§ **THE TASK**
The answer should consist of every record, reproduced exactly.

§ **PROVIDED ENTRIES**
▬▬▬
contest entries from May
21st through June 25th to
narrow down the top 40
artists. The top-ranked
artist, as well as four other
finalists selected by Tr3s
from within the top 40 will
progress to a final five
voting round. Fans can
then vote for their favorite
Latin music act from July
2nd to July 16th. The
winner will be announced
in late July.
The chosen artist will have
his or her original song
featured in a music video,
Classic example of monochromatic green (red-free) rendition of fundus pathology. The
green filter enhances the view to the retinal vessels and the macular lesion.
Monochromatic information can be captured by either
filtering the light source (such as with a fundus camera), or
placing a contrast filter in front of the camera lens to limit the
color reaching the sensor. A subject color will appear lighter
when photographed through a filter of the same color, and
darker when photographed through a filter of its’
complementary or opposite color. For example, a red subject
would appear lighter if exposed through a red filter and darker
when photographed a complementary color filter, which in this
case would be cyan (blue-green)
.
▬▬▬
§ **ANSWER TO THE EXERCISE**
contest entries from May
21st through June 25th to
narrow down the top 40
artists. The top-ranked
artist, as well as four other
finalists selected by Tr3s
from within the top 40 will
progress to a final five
voting round. Fans can
then vote for their favorite
Latin music act from July
2nd to July 16th. The
winner will be announced
in late July.
The chosen artist will have
his or her original song
featured in a music video,
Classic example of monochromatic green (red-free) rendition of fundus pathology. The
green filter enhances the view to the retinal vessels and the macular lesion.
Monochromatic information can be captured by either
filtering the light source (such as with a fundus camera), or
placing a contrast filter in front of the camera lens to limit the
color reaching the sensor. A subject color will appear lighter
when photographed through a filter of the same color, and
darker when photographed through a filter of its’
complementary or opposite color. For example, a red subject
would appear lighter if exposed through a red filter and darker
when photographed a complementary color filter, which in this
case would be cyan (blue-green)
.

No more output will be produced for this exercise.